L’équipe de recherche a réalisé un sondage auprès des participants pour évaluer leurs perceptions de leur état de préparation et de leur capacité à reconnaître les stresseurs liés à la COVID-19 chez leur clientèle, et à y réagir. Elle l’a fait à trois moments : avant le début de la formation, après la première séance pratique et six mois plus tard. Lors du suivi après six mois, on a interrogé les participants sur leur expérience en rapport avec l’épuisement et le stress traumatique secondaire.

Les résultats montrent des changements positifs importants chez les participants entre la période antérieure à la formation et celle à mi-parcours aux chapitres de l’efficacité personnelle et de l’état de préparation. Les résultats sont positifs lors du suivi après six mois. Pour ce qui est de la santé mentale des participants, des analyses préliminaires indiquent qu’ils éprouvaient des niveaux élevés d’inquiétude et ressentaient, dans une certaine mesure, de l’épuisement professionnel et du stress traumatique secondaire.

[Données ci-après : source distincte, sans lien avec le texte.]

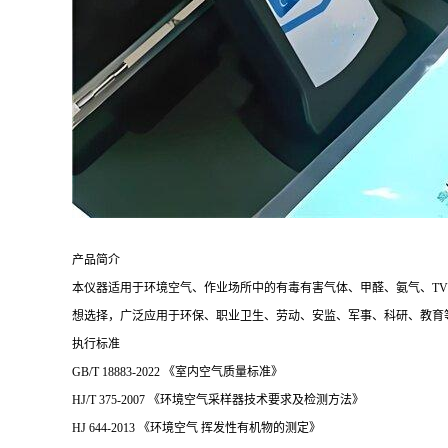
产品简介
本仪器适用于环境空气、作业场所中的有毒有害气体、甲醛、氨气、
T
想选择，广泛应用于环保、职业卫生、劳动、安监、军事、科研、教育
执行标准
GB/T 18883-2022 《室内空气质量标准》
HJ/T 375-2007 《环境空气采样器技术要求及检测方法》
HJ 644-2013 《环境空气 挥发性有机物的测定》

Des entrevues menées auprès de 31 des 59 participants ont permis de constater que ceux-ci avaient aimé la formation et étaient d’avis qu’elle les préparait à travailler auprès de familles aux prises avec des stresseurs liés à la COVID. Fait important, les participants se sont accordés pour dire qu’il a été très utile d’établir des liens avec d’autres fournisseurs qui ont la difficile tâche de fournir des services essentiels tout en ayant à gérer l’impact de la pandémie sur leur propre vie.

« Nous voulons mettre en évidence le fait que même si, dans certains cas, ces professionnels étaient sans doute épuisés sur le plan émotionnel et aux prises avec des problèmes, ils étaient quand même déterminés à apprendre tout ce qu’ils pouvaient et à faire tout leur possible pour favoriser le bien-être de leur clientèle », raconte Mme Kimber.

Étant donné les résultats positifs, Mme Kimber et ses collègues ont depuis reçu un financement du programme de recherche en santé mentale de l’Hôpital Joseph Brant pour la mise en œuvre de LIVES for Families à l’intention de cliniciens, notamment ceux en santé mentale, des régions de Halton et de Hamilton.

La prochaine étape sera la réalisation d’un essai clinique du programme afin de déterminer si les bons résultats connus par les professionnels de la santé mentale peuvent être reproduits, et s’ils sont susceptibles d’avoir une incidence positive sur leur clientèle.

Les données probantes devraient faciliter une utilisation répandue de LIVES for Families et fournir aux professionnels de la santé mentale un programme fiable qui aidera non seulement leur clientèle à composer avec les effets à long terme de la COVID-19, mais les préparera à la possibilité d’autres pandémies à l’avenir.